Coming to EinsumDense
by way of example we have two tensors:
a: Data (your input tensor to EinsumDense
)
b: Weights (EinsumDense
's internal weights tensor)
# create random data in a 3D tensor
a = tf.random.uniform(minval=1, maxval=3, shape=(1,2,3), dtype=tf.int32)
# [[[1, 2, 2],
# [2, 2, 1]]]
shf,h->shf: This just scales the individual features.
b = tf.random.uniform(minval=2, maxval=4, shape=(2,), dtype=tf.int32)
# [3, 2]
tf.einsum('shf,h->shf', a, b)
# [[[3, 6, 6], #1st feature is scaled with 3
# [4, 4, 2]]]] #2nd feature is scaled with 2
shf,hz->shz: This does a linear combination within
features
b = tf.random.uniform(minval=2, maxval=4, shape=(2,6), dtype=tf.int32)
# [[3, 3, 3, 3, 3, 3],
# [2, 2, 2, 3, 2, 3]]
tf.einsum('shf,hz->shz', a, b)
# [[[15, 15, 15, 15, 15, 15],
# [10, 10, 10, 15, 10, 15]]]
# every value is a linear combination of the first feature [1, 2, 2] with b. The first value is sum([1,2,2]*3)
The above two resembles the transformer encoder
architecture, with a feature scaling layer. And the output structure is preserved (batch, H, F)

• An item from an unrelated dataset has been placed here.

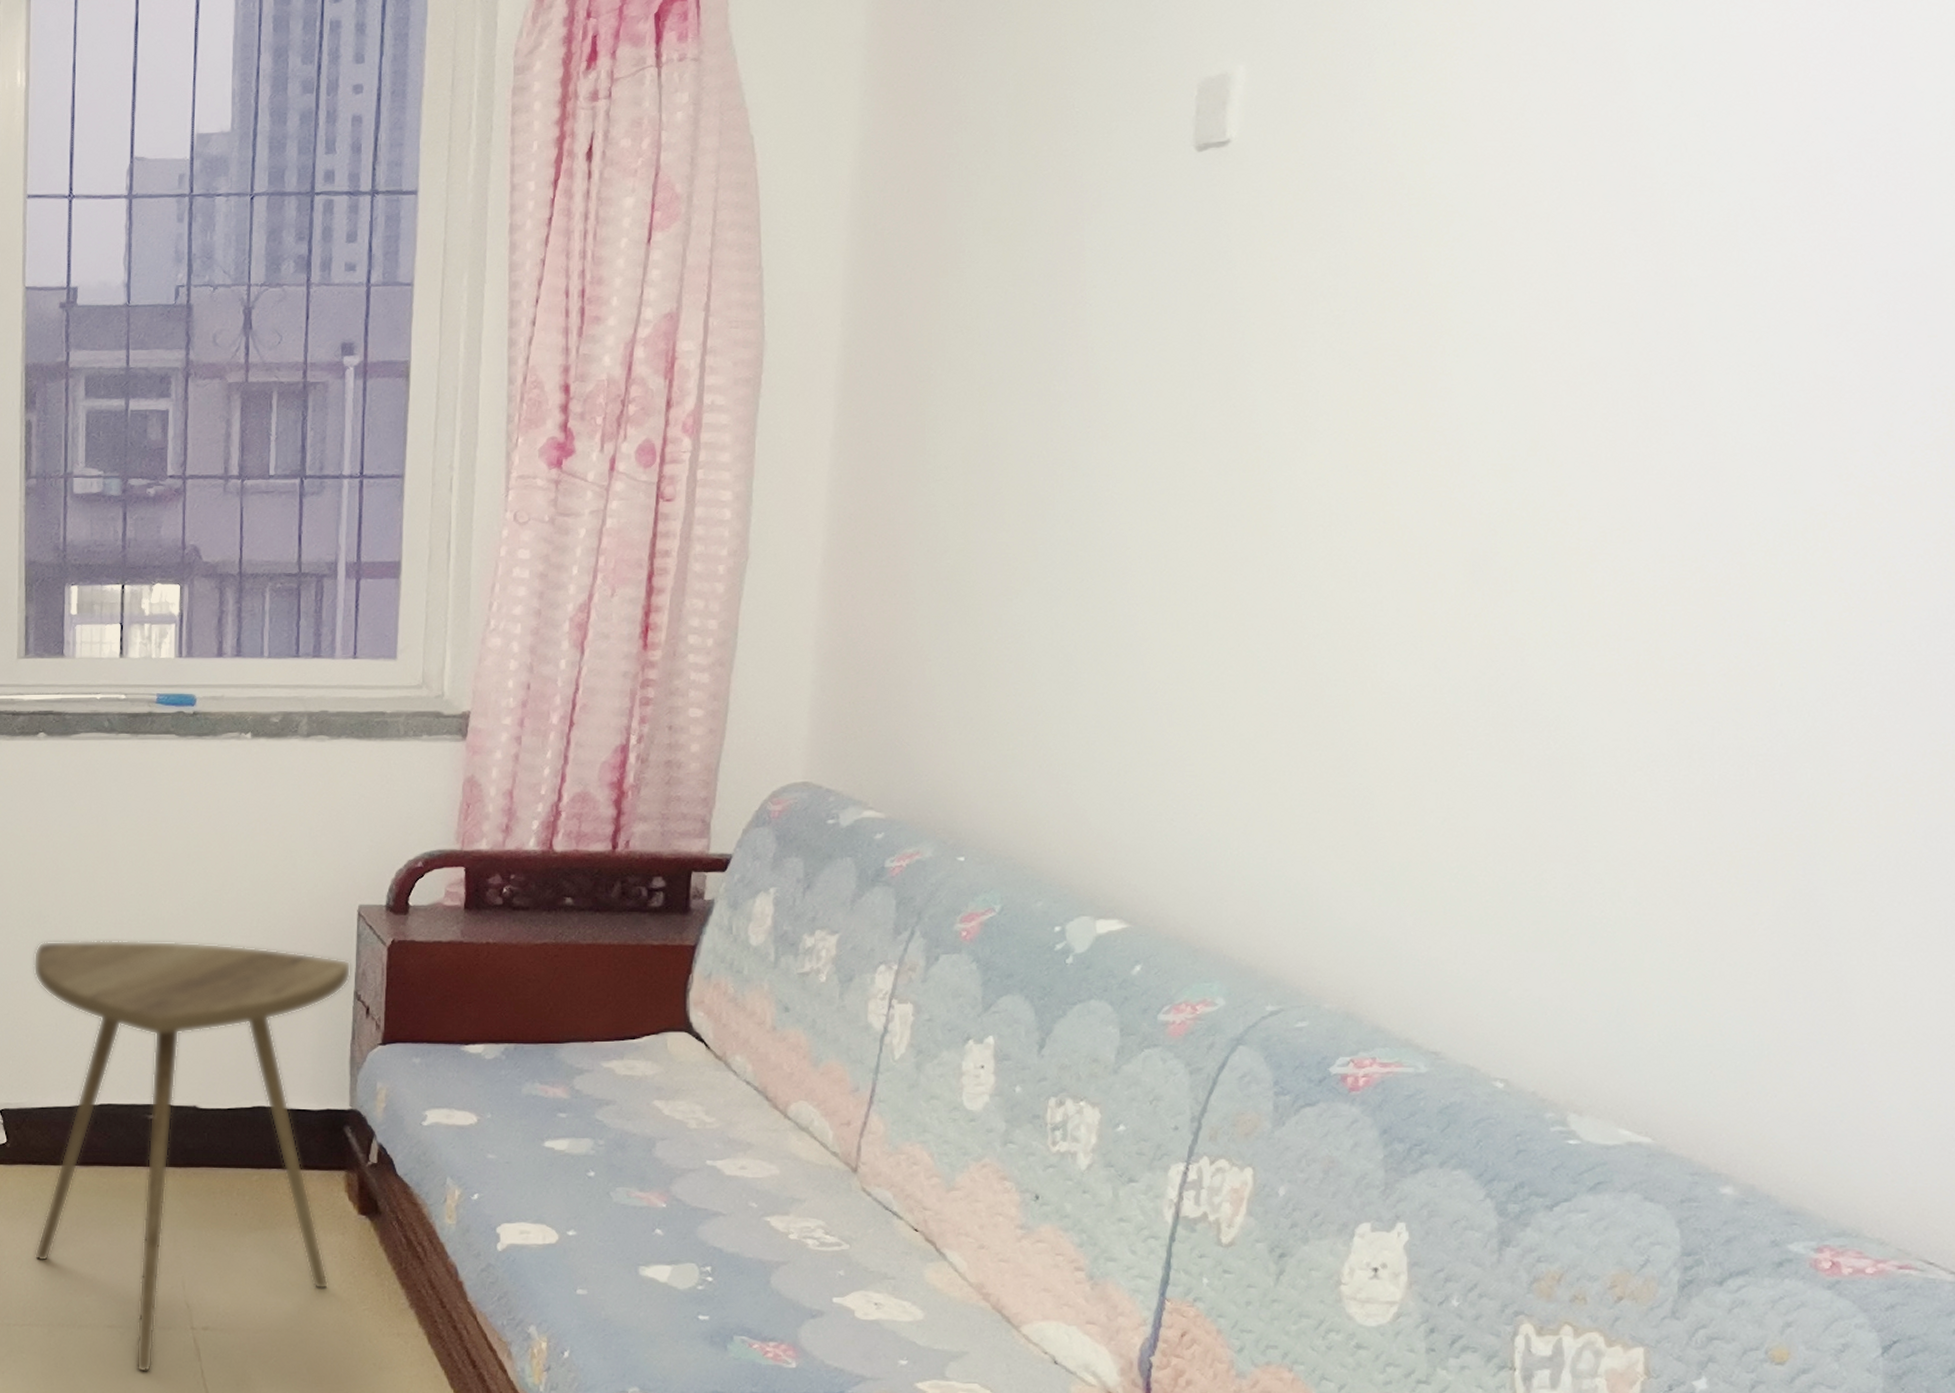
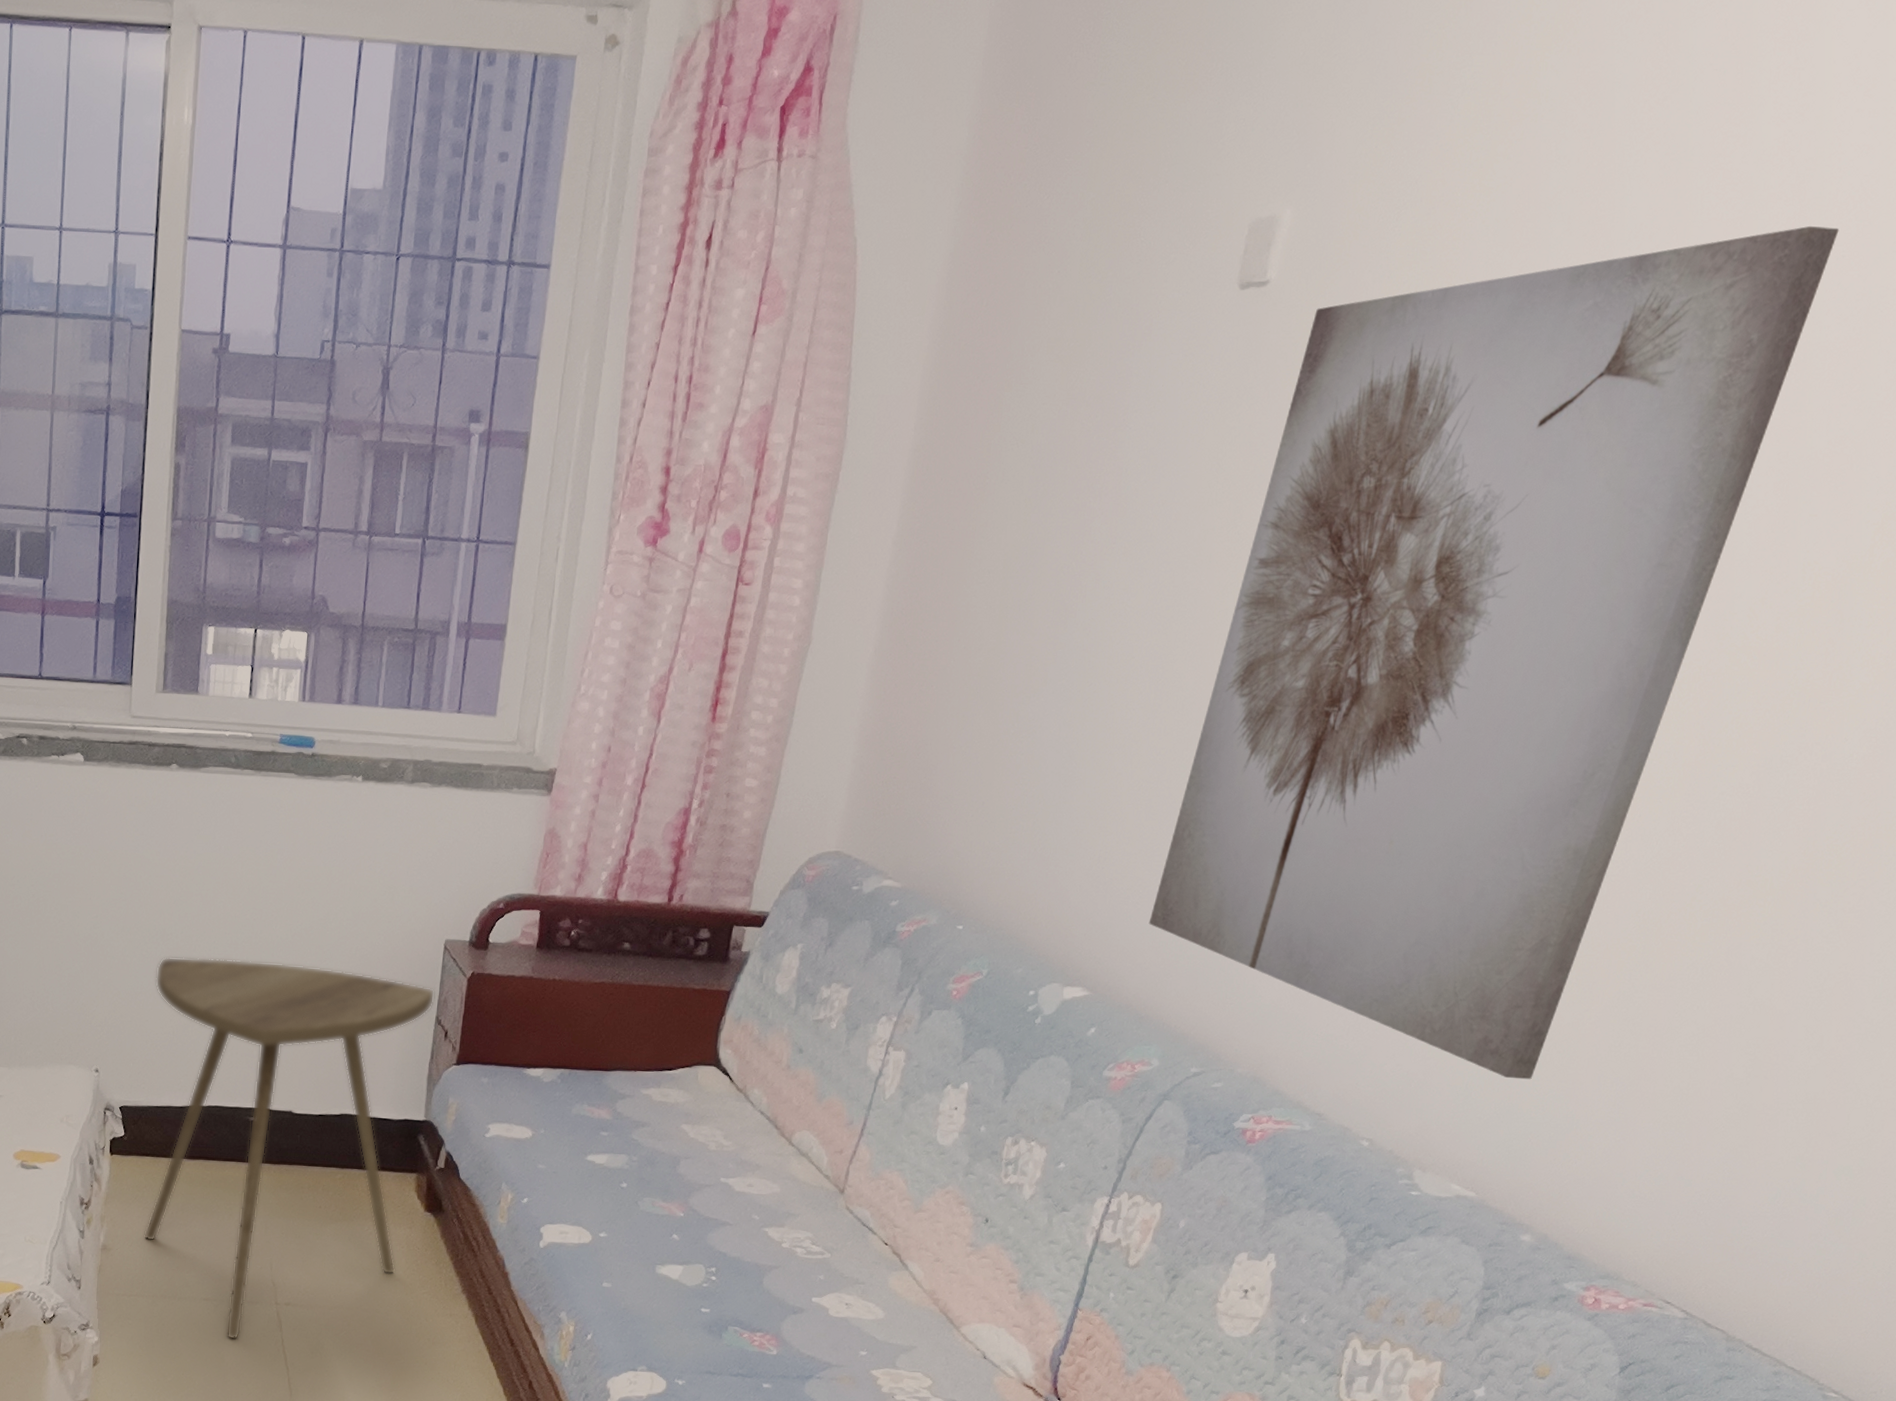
wall art: none [1189,29,1901,1000] -> present [1148,225,1840,1080]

shf,hfyz->syz: This does both between
features and within
features combination.
b = tf.random.uniform(minval=2, maxval=4, shape=(2,3,4,5), dtype=tf.int32)
tf.einsum('shf,hfyz->syz', a,b)
# each element output `(i,j)` is a dot product of a and b[:,:,i,j]
# first element is tf.reduce_sum(a*b[:,:,0,0])
Here the output (s,y,z), y doesnt correspond to horizon
and z doesn't correspond to features
, but a combination of values between them.